Thursday, December 18, 2008

Re-creating source code, Part 1

As I talked about last time, I've started re-creating the source to DeSmet C version 2.51 (aka PCC 1.2d, and the version I use the most).

How do you re-create the source to a program you don't have? Well, if you think about it, you have the program -- sort of.

You have the executable.

When the compiler source is run through a compiler, you get an executable program. So, there is a mapping from the source code to the executable. What you want to do is reverse, that and go from the executable to the source.

There are two levels to doing this, disassembly and decompilation.
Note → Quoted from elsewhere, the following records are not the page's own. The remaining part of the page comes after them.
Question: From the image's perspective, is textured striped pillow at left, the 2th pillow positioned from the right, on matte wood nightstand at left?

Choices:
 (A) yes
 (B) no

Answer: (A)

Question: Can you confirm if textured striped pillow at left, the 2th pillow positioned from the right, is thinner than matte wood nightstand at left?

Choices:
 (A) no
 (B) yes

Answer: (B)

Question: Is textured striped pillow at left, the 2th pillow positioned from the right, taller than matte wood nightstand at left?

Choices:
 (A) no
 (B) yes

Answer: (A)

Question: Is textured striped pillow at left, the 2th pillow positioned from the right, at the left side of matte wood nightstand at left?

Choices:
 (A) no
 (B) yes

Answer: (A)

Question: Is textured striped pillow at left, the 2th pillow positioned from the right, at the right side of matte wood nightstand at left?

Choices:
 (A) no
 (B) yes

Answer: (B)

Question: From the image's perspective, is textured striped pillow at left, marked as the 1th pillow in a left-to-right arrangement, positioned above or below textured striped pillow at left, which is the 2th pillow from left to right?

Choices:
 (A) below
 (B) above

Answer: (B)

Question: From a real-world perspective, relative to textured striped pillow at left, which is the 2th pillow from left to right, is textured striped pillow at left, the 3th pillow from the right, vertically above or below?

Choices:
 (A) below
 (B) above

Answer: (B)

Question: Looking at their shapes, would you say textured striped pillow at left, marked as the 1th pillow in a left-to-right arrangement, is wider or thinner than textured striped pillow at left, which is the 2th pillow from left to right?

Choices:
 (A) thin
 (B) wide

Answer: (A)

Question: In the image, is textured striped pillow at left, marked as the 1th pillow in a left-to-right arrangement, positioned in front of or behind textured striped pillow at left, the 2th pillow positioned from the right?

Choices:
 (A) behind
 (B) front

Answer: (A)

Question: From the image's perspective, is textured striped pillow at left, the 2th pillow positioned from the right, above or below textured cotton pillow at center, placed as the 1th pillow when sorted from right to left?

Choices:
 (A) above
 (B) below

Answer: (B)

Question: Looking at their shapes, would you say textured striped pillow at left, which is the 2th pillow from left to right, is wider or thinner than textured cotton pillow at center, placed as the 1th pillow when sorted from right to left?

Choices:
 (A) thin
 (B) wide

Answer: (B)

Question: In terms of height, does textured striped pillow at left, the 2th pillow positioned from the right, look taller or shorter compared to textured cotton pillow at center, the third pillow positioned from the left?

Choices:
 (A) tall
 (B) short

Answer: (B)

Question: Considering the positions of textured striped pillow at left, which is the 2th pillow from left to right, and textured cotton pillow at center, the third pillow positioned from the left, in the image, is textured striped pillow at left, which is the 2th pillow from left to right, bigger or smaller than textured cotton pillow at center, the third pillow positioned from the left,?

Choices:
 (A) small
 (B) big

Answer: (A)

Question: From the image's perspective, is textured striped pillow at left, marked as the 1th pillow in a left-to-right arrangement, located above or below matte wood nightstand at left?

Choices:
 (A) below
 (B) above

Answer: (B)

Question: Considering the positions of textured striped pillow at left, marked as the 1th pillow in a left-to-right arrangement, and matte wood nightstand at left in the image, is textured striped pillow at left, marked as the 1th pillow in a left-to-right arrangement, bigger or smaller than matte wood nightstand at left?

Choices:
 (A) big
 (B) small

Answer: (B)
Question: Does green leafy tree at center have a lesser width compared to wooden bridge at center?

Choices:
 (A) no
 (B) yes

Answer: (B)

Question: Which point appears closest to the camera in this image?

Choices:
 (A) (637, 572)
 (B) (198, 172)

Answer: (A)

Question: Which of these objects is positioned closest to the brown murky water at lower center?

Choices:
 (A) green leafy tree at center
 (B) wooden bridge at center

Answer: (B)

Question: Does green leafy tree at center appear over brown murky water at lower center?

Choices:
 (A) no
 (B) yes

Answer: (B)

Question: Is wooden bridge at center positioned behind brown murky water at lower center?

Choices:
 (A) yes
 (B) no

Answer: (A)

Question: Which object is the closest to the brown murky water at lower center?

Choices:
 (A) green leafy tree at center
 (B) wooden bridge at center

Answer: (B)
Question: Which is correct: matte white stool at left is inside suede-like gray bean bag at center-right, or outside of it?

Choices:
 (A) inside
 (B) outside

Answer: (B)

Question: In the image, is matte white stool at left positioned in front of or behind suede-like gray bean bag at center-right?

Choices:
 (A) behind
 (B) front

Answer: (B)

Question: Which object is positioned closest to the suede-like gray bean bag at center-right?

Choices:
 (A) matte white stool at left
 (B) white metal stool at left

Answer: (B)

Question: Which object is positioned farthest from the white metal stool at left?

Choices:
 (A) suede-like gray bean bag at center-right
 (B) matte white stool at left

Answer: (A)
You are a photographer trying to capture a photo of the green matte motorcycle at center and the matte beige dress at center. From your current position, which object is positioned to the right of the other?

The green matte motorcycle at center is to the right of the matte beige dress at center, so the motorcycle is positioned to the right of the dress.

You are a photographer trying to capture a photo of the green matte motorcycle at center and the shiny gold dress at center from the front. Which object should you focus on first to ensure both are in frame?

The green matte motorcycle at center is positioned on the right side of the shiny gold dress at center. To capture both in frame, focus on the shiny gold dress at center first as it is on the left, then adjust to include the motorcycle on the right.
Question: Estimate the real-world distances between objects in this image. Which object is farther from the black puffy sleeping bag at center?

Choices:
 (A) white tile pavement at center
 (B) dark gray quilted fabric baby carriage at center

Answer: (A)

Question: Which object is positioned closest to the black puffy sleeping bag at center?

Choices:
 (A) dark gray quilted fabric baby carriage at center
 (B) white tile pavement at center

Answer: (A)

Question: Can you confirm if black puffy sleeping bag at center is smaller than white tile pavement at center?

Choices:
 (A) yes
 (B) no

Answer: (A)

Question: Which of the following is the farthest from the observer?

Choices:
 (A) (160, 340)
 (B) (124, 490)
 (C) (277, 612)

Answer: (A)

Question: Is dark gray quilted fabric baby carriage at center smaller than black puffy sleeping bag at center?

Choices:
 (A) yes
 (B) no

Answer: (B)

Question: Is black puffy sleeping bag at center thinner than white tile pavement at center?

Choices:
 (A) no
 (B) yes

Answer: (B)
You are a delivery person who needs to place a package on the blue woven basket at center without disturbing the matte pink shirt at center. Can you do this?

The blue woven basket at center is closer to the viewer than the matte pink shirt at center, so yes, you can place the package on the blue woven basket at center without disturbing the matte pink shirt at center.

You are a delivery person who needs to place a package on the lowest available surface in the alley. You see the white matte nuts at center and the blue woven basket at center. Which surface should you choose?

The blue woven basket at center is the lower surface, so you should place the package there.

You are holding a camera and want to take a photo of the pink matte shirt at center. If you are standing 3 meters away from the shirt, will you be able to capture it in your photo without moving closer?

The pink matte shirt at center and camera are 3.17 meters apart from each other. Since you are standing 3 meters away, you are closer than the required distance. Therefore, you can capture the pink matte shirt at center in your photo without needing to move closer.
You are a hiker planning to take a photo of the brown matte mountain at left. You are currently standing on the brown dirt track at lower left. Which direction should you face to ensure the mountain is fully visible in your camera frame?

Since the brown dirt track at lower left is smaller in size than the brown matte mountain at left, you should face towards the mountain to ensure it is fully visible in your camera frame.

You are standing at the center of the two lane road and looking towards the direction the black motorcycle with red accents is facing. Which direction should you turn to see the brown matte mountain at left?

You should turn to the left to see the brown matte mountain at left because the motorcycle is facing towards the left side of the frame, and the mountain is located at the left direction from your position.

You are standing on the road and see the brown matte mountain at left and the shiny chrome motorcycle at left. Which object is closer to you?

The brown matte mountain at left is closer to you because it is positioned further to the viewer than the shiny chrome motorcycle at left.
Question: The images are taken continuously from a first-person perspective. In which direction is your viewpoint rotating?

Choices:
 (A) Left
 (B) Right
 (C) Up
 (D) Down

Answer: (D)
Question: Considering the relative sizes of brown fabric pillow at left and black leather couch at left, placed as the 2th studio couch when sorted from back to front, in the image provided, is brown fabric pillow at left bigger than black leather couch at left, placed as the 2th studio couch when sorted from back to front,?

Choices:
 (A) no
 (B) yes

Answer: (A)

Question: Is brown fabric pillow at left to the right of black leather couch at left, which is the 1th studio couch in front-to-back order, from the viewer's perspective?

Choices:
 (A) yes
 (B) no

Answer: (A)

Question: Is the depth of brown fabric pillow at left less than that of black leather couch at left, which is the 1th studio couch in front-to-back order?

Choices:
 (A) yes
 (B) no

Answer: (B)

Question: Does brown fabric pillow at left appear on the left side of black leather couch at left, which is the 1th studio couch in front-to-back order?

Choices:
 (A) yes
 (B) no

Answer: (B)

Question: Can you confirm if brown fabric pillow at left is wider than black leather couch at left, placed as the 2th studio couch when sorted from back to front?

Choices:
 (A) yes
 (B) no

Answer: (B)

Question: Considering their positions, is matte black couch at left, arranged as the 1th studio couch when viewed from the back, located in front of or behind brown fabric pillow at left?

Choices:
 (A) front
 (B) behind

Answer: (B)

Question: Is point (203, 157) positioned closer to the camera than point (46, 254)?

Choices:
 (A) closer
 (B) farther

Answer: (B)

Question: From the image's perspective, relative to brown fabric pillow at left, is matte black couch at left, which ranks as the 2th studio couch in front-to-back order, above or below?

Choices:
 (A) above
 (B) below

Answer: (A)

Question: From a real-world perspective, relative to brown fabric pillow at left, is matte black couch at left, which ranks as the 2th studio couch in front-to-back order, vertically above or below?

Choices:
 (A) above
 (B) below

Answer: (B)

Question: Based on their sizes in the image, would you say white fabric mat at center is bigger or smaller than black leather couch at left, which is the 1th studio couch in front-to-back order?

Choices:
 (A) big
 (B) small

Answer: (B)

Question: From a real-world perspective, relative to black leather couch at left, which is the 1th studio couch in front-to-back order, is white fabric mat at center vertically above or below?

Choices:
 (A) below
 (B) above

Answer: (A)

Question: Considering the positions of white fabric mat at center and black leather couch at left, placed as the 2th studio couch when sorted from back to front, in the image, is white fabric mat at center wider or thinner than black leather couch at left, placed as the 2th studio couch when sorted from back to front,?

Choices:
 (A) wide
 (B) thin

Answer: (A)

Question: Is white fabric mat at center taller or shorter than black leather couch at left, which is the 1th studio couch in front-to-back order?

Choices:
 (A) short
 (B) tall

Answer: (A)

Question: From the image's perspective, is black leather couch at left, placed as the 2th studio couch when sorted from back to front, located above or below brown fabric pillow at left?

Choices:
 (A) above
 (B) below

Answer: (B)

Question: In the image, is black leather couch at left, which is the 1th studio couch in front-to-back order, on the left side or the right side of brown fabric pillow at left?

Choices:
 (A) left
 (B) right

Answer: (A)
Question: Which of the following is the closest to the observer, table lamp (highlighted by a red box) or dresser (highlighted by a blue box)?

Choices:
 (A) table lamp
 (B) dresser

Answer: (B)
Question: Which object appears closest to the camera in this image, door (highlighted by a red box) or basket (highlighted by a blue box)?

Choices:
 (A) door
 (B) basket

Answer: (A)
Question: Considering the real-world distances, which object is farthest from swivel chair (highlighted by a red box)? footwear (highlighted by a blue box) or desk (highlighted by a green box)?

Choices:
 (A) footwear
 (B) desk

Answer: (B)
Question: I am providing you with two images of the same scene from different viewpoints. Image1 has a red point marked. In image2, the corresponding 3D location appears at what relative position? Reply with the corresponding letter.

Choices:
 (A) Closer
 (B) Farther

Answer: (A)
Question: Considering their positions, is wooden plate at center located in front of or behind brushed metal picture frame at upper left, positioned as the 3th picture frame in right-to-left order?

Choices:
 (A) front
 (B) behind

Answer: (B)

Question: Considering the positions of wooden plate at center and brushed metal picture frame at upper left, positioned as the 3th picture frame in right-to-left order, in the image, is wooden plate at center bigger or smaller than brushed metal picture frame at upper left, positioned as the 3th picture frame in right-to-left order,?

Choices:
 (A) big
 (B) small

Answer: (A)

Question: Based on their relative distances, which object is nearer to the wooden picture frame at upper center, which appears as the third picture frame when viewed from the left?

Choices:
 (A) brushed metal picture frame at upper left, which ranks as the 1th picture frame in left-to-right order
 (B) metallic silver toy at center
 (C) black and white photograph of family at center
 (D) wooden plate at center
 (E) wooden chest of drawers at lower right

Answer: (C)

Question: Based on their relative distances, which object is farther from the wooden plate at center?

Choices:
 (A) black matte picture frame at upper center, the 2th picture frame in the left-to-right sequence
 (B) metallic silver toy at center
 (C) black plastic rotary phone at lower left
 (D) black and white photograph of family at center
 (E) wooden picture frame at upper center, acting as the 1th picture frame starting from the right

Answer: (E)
Disassembly is fairly straight forward, it translates the object code into assembly statements. For an x86 program, there can be a little ambiguity, as code and data are in the same memory space (von Neumann architecture) , and so you have to have some algorithm to determine if the object byte you are looking at is code or data, but this is a minor obstacle (typical embedded processors are Harvard architecture, and so this problem does not exist).

I'll talk more about disassembly in my next post.

1 comment:

Shin said...

What is sad today is that if you ran half if not all of this jargon past some of my friends studying programming they wouldn't want nor need to know what any of it means/meant.

I can only presume they know how to use a mouse, and occasionally a keyboard.

What is to become of this generation for which everything has been done for them?

Their argument is that they don't "need" to know.

The problem being that they really don't "need" to know anything to do their "jobs."

At this point is seems it is monkeys training monkeys.

"You don't need to know any more than that."
They say.

The problem: They don't want to know anything.